When we have the complete genome sequences of species that are representative of all three domains — archaea, bacteria, and eukaryotes — we are in a position to look for homologies that cut across this enormous gap in evolutionary history in a methodical manner. If we take this technique, we could start to determine the ancestry that all living things share in common. This endeavor faces a number of serious obstacles. Individual species, for instance, have regularly lost a portion of their ancestral DNA. Other genes have almost certainly been acquired via horizontal transfer from another species and are therefore not truly ancestral, despite the fact that they are shared. In point of fact, comparisons of genomes make it abundantly clear that, at least among prokaryotes, the process of evolution has been driven primarily by a combination of lineage-specific gene loss and horizontal gene transfer, with the latter occurring in some instances between evolutionarily distinct taxa. Finally, over a period of two or three billion years, some genes that were originally shared will have undergone so many changes that they can no longer be recognized.

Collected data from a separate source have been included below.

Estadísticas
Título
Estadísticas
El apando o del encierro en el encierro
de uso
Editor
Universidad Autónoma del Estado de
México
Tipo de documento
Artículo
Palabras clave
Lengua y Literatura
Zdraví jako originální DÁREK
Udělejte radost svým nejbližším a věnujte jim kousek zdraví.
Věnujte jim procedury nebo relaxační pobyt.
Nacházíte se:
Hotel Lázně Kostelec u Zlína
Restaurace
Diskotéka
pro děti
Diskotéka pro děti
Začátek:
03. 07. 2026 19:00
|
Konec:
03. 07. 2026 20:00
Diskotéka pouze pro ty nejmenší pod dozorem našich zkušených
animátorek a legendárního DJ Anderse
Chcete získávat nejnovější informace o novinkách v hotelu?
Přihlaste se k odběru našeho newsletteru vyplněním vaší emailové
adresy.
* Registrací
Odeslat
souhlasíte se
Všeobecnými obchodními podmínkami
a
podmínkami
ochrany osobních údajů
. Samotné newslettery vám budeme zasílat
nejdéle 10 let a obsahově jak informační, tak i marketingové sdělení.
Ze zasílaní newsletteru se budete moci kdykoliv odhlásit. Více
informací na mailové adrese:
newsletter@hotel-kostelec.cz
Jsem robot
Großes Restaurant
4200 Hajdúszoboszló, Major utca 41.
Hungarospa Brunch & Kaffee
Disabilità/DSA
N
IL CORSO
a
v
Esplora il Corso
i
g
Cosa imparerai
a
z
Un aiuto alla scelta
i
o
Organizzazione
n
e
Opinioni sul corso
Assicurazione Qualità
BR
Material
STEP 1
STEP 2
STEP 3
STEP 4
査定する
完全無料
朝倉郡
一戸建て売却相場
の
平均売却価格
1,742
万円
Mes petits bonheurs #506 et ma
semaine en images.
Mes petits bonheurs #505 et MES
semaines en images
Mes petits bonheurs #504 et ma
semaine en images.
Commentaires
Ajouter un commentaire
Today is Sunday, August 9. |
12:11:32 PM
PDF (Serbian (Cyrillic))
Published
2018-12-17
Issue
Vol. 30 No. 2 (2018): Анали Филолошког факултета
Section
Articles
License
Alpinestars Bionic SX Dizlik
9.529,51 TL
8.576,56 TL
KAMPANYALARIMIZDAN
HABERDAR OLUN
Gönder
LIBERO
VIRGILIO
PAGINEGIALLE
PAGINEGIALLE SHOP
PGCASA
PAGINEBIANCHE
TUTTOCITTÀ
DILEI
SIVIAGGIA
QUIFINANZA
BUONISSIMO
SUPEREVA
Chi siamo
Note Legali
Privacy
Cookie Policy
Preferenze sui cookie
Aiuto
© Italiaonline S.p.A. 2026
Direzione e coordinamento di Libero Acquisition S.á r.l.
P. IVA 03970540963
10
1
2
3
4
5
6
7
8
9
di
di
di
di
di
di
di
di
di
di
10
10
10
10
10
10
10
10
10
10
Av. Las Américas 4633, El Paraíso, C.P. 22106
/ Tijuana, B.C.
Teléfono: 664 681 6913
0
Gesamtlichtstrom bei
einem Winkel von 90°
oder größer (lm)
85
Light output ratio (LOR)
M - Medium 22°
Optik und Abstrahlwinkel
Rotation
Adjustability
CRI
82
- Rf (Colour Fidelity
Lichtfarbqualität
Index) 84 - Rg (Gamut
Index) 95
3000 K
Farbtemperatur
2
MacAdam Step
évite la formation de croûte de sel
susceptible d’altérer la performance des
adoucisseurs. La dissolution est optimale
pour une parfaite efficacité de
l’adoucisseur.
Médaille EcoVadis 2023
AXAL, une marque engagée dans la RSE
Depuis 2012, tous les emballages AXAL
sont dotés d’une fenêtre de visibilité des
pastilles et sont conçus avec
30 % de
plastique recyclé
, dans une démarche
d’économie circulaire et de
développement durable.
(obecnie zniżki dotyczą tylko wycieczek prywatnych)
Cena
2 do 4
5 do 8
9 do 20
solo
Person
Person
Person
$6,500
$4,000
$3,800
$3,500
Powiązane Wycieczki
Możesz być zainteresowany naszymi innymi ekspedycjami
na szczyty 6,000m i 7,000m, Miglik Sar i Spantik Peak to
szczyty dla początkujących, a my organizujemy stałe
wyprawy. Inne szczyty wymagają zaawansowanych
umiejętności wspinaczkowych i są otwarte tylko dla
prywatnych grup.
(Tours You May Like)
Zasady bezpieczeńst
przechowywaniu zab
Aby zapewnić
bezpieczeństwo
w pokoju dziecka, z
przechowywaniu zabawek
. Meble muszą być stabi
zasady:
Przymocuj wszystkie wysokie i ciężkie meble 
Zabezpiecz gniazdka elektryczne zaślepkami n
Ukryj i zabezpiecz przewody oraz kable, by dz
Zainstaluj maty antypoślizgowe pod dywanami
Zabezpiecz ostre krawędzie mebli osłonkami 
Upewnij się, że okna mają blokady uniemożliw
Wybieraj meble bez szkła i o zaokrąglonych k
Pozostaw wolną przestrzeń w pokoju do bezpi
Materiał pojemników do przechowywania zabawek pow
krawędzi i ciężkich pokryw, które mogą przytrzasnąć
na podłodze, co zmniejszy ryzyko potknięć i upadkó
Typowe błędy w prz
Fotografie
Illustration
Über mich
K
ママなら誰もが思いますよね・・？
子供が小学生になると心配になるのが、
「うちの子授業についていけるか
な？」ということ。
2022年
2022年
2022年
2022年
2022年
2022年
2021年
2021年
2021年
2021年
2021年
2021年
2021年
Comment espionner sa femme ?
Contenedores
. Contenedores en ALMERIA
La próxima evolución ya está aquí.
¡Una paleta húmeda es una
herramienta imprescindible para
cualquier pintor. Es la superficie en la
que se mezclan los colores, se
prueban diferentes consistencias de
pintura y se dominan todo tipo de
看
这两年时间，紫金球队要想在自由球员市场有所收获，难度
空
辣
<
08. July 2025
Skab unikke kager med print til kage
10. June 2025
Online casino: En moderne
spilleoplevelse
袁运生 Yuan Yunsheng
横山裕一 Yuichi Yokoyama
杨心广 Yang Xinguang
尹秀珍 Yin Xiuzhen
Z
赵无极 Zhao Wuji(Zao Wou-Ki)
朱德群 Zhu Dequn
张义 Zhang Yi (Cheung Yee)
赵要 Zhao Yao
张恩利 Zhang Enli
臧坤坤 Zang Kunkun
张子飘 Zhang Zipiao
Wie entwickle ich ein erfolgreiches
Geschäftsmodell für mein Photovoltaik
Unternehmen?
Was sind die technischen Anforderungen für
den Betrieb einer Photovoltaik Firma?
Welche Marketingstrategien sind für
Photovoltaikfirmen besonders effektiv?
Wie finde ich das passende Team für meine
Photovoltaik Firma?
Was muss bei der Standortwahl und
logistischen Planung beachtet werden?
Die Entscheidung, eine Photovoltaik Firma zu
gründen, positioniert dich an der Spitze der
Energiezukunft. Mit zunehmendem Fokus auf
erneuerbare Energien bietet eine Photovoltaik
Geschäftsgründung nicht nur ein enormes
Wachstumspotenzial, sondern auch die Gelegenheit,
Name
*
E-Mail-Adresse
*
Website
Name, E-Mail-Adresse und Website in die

It would appear that just a small portion of ancestral gene families have been uniformly kept in a form that can be recognized as a direct consequence of all of these peculiarities that have arisen as a result of evolution. Therefore, only 63 of the 4873 protein-coding gene families that were discovered by comparing the genomes of 50 different bacterial species, 13 different archaea, and 3 unicellular eukaryotic species are truly ubiquitous. This was determined by examining the similarities and differences between the genomes of these organisms (i.e., found in all the genomes examined). The vast majority of these universal families are made up of components that are used in the transcription and translation processes. There is a strong chance that this is not an accurate portrayal of an ancestral gene set. One can get a better, albeit still very rough, idea of the latter by adding up the gene families that have members in several, but not necessarily all, species from the three main domains. This is how one can get a better idea of the latter. This analysis uncovered 264 historical families that had been preserved over the centuries. A distinct function can be assigned to each family (typically with greater specificity, at least in terms of general biochemical activity).